Но он мне не ответил.
— Мы вполне можем сделать один круг удовольствия ради, — сказал он. — Поблизости нет ни души, так что никто не увидит, как мы взлетим.
И мы взлетели после того, как самолет несколько раз тряхануло на рытвинах.
Я отчетливо помню наш полет — гораздо отчетливее, чем события, описанные мною раньше и часто искаженные моим воображением. Мы летели молча над лесами Дарьена — под нами лежал ровный, без единой прорехи, темно-зеленый ковер. В какой-то момент Капитан дернул головой — в сторону востока? запада? юга? — трудно сказать из-за путаного географического положения Панамы — и заметил:
— В той стороне — Колумбия. Где все началось.

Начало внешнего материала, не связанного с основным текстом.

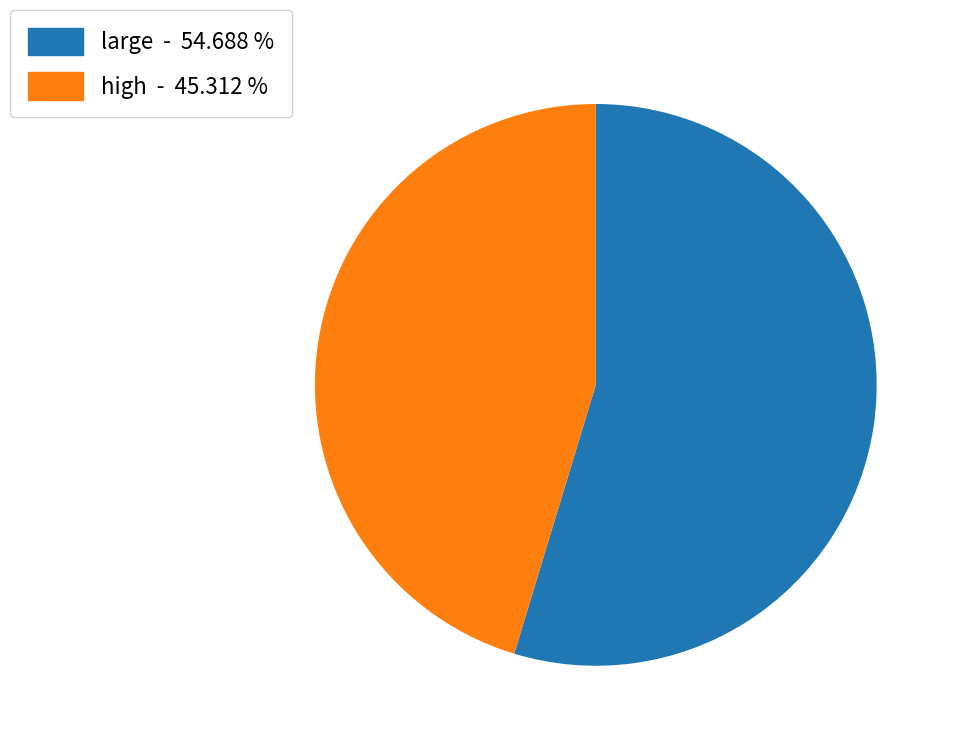

Is the sum of large - 54.688 % and high - 45.312 % greater than half?

Yes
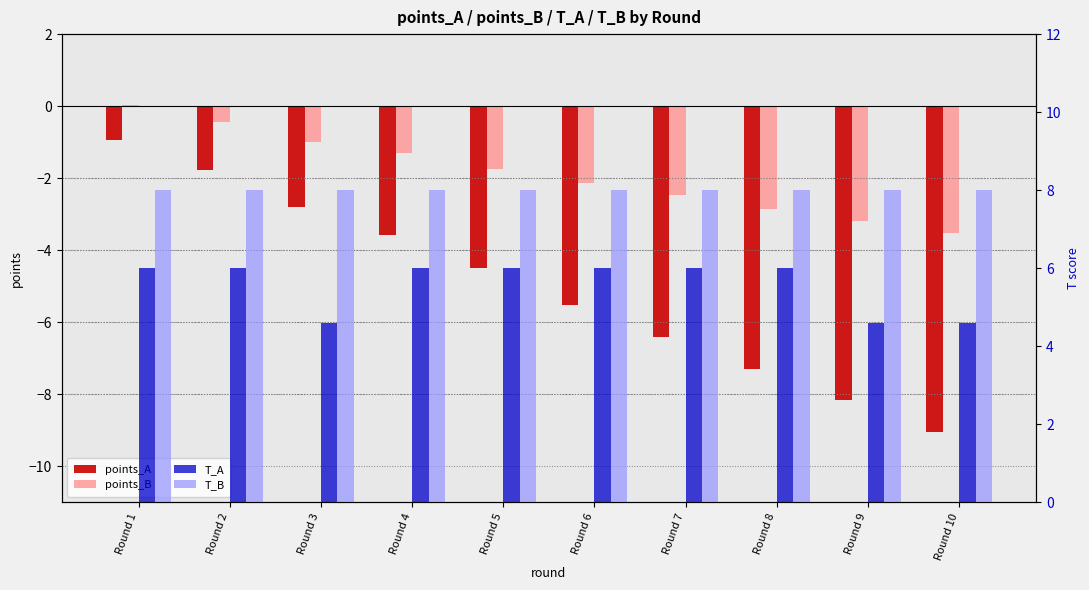

List the labels in order of T_B value, smallest first.

Round 1, Round 2, Round 3, Round 4, Round 5, Round 6, Round 7, Round 8, Round 9, Round 10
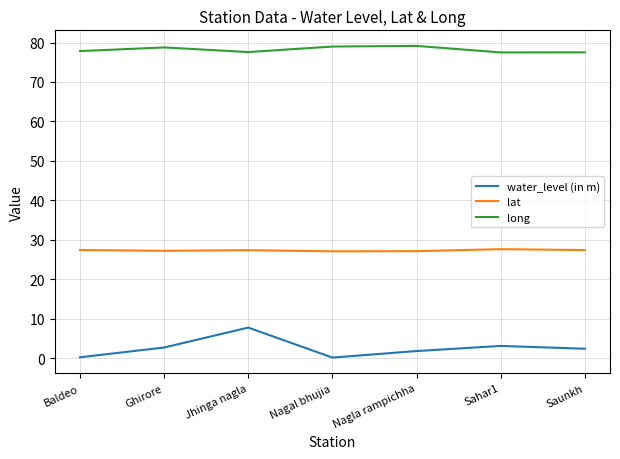

Which series changed the most between Jhinga nagla and Nagla rampichha?

water_level (in m)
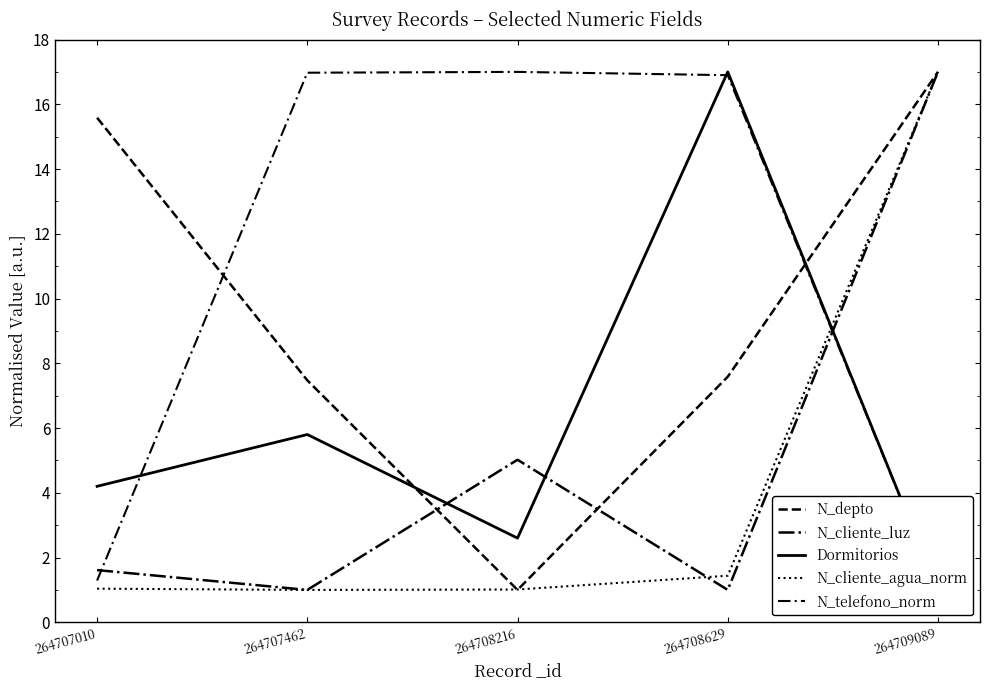

Reading left to right, what are all the values shown in this chart?

N_depto: 264707010=15.6	264707462=7.5	264708216=1.0	264708629=7.6	264709089=17.0
N_cliente_luz: 264707010=1.6	264707462=1.0	264708216=5.0	264708629=1.0	264709089=17.0
Dormitorios: 264707010=4.2	264707462=5.8	264708216=2.6	264708629=17.0	264709089=1.0
N_cliente_agua_norm: 264707010=1.0	264707462=1.0	264708216=1.0	264708629=1.4	264709089=17.0
N_telefono_norm: 264707010=1.3	264707462=17.0	264708216=17.0	264708629=16.9	264709089=1.0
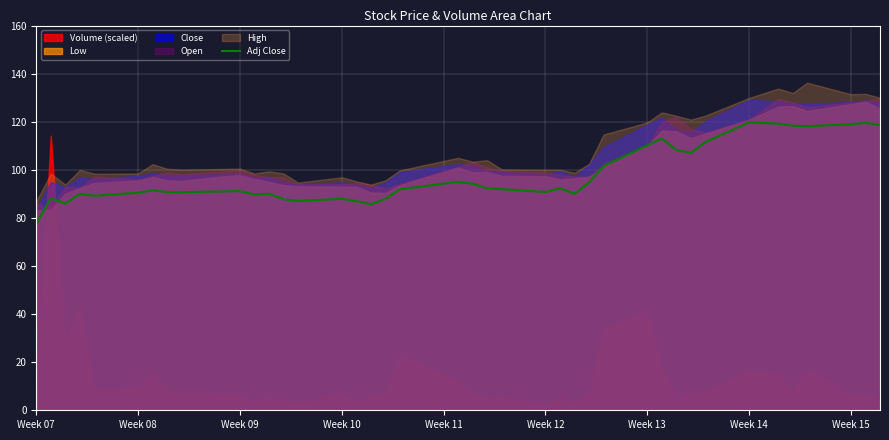

Reading left to right, transcribe all the data shown in this chart.

77.5	88.1	86.0	90.0	89.2	90.5	91.4	90.8	90.7	91.2	89.7	90.0	87.8	87.0	88.0	87.0	85.7	87.9	91.9	95.0	94.2	92.3	91.9	90.8	92.3	90.0	94.7	101.5	110.2	113.0	108.2	107.0	111.5	119.7	119.2	118.3	118.2	118.9	119.6	118.6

Но я понятия не имел, что он подразумевал под этим «все».
Мы добрались до Атлантического океана, повернули и полетели совсем низко над деревушкой у моря.
— Номбре-де-Диос, — сообщил мне Капитан.
Я увидел старую пушку брошенную в траве, и разбегающихся в разные стороны обитателей деревни, которые, должно быть, не привыкли к самолетам, так как приземлиться здесь мог разве что вертолет.
— Где похоронен Дрейк, — сказал я.
— Нет. Он погребен дальше, в Портобелло.
— Но ведь я еще в школе учил стихотворение:
И под пушечный залп опустили его
В заливе Номбре-де-Диос…
— Поэты никогда не бывают точны. Дрейк покоится на дне океана у Портобелло, неподалеку от того места, где испанцы хранили свое золото.
Мы полетели назад — к Тихому океану — и долгое время не обменивались ни словом. Интересно, размышлял я, о чем он думает, но, когда мы начали спускаться, я понял по крайней мере, в каком направлении текли его мысли, и это было очень опасное для меня направление.
Под нами показались развалины старого города, и только тут Капитан заговорил:
— Тревожит меня Лайза. Пора бы уже прийти от нее очередному письму.
— Письма до Панамы идут очень долго.
— Ну, не настолько. Недели две иногда. Если ее состояние ухудшится, у них там есть мой адрес?
Я откликнулся не сразу:
— У кого — у них?
— У врачей, конечно, у медсестер.
— Мы пролетали над Великим Мостом, соединяющим две Америки, — у входа в канал скопилось несколько судов.
— Да, — сказал я ему. — У них есть ваш адрес. — Какой-то апартамент, но я никак не мог вспомнить номер.